Nduja is so good and yours looks great Inda! 

I used to get it on the regular from a friend that worked at a meat plant in my hometown (Citterio) but he has since moved out of the area. What’s funny is, the place is local to me but they sell it elsewhere because there’s really no demand for it here. It’s a shame because a lot of people would love it if they knew what it was or able to try it.


----------



## indaswamp (Apr 13, 2022)

xray said:


> Nduja is so good and yours looks great Inda!
> 
> I used to get it on the regular from a friend that worked at a meat plant in my hometown (Citterio) but he has since moved out of the area.

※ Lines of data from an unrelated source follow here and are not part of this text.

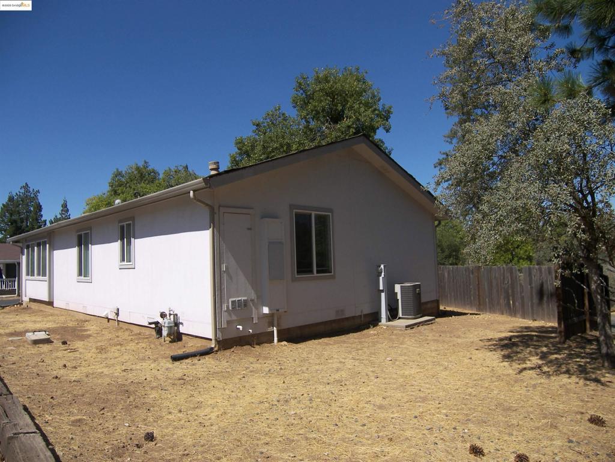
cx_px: 308
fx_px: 426
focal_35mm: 24
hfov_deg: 71.6
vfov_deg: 56.8
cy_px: 231
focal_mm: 5
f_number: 2.8
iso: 50
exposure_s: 1/1250
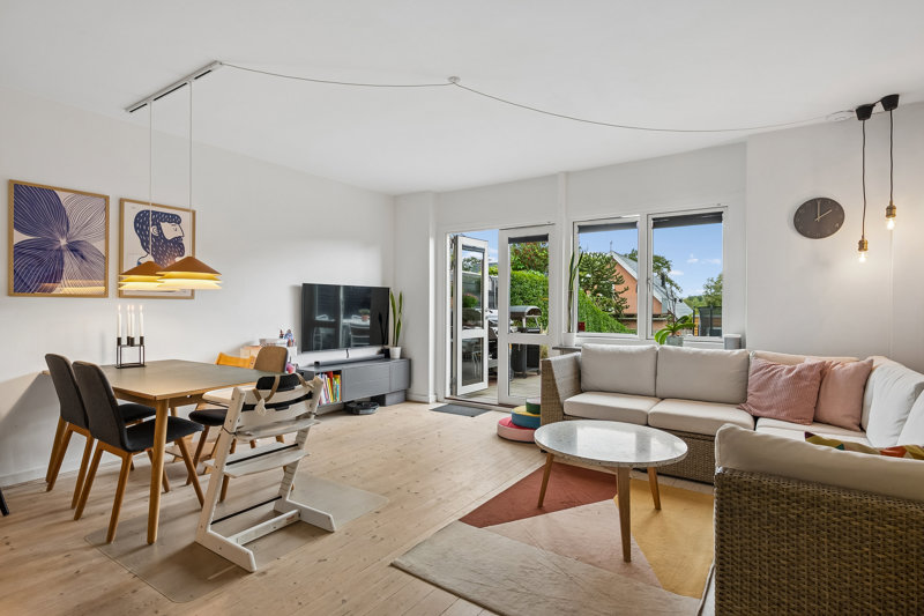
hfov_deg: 90.0
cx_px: 462
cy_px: 308
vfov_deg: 67.4
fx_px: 462
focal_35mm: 18
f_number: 7.1
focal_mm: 18
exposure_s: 1/25
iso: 400
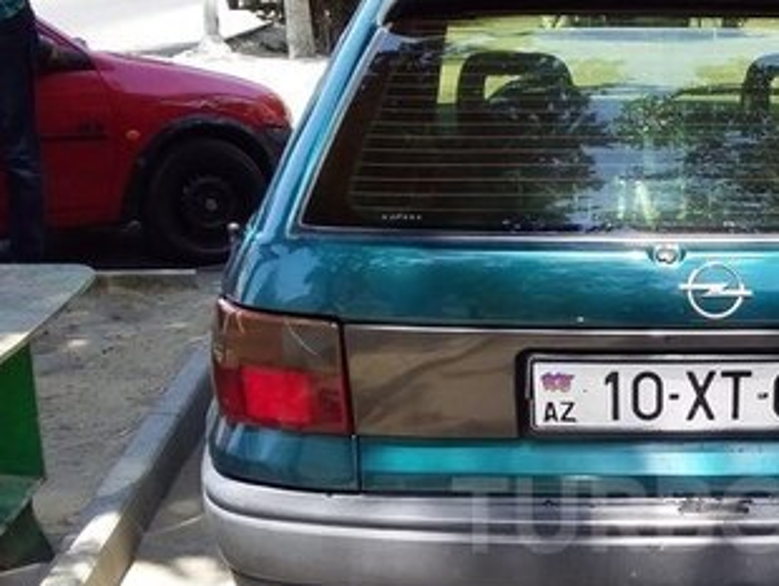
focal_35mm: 66
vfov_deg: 21.8
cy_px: 514
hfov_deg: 28.2
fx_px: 1486
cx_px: 709
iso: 40
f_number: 2.2
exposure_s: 1/302
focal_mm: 3.3
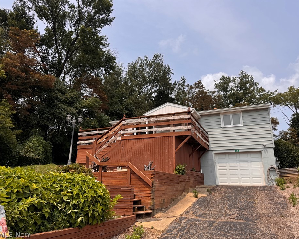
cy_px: 116
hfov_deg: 65.9
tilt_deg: +18.0
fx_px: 230
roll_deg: -0.9
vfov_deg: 54.9
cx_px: 163
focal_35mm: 26
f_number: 1.78
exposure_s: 1/5348
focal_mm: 6.76
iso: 80
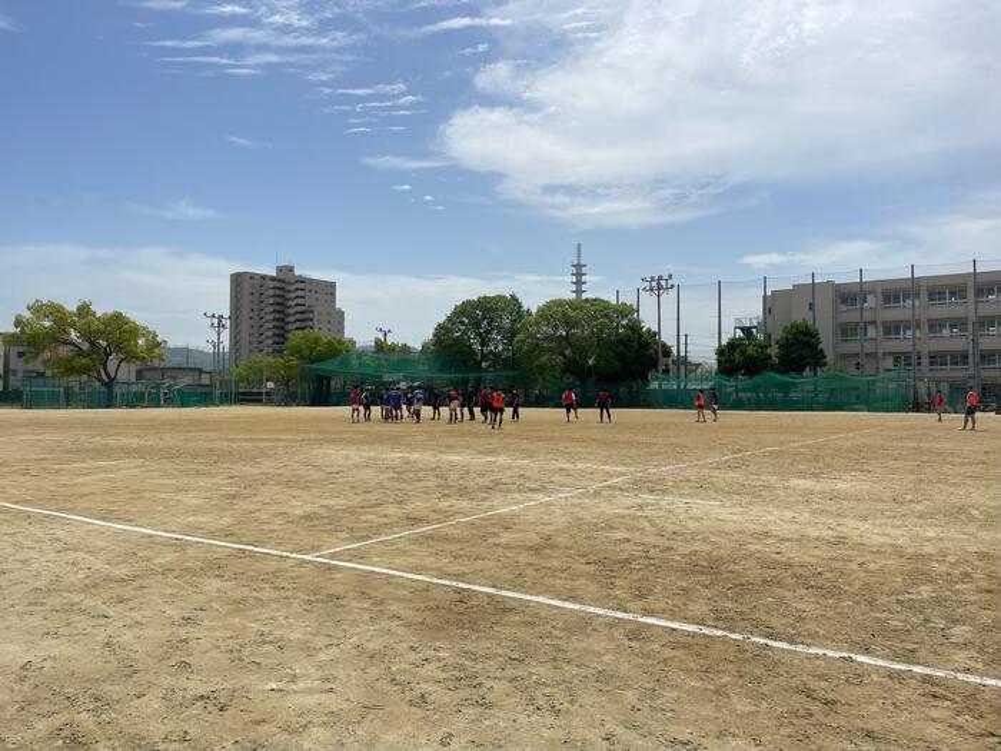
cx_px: 500
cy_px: 376
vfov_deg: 53.1
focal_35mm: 26
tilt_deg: +0.4
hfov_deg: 67.3
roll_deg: -0.3
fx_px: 752
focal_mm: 4.2
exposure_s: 1/6897
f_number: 1.6
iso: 32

What’s funny is, the place is local to me but they sell it elsewhere because there’s really no demand for it here. It’s a shame because a lot of people would love it if they knew what it was or able to try it.


Thanks xray! The sampler I had baked in the toaster oven was good. It'll be better once it ages properly though.


----------



## indaswamp (Apr 20, 2022)

Cold smoked the Nduja last night...





Temps. were in the 50's so perfect weather for it. This is the first round of cold smoke mainly to keep mold growth at bay. Smoked for 6-7 hours with oak and hickory dust in my AMZN tube smoker. Then back in the maturing chamber to continue drying...


----------



## Steve H (Apr 20, 2022)

That looks really good! One of these years I'm going to try this.


----------



## indaswamp (Apr 20, 2022)

Thanks Steve H! This salami is a fairly easy one to make, just have to make damn sure the fat is super cold when you grind it. Optimally below 32*F.


----------



## indaswamp (Jul 11, 2022)

Nduja is done!


----------



## indaswamp (Jul 11, 2022)

Aged 3 months...Wow that fat has mellowed and taken on a buttery nutty flavor! Best batch I've made to date! Heat is perfect!


----------



## indaswamp (Jul 29, 2022)

SmokinAl said:


> Dang gone bro!
> Your gonna have to get a bigger drying chamber!!
> Al


My New 42.5cu.ft. drying chamber is finished and fully operational!
https://www.smokingmeatforums.com/t...nless-double-door.314028/page-13#post-2348086


----------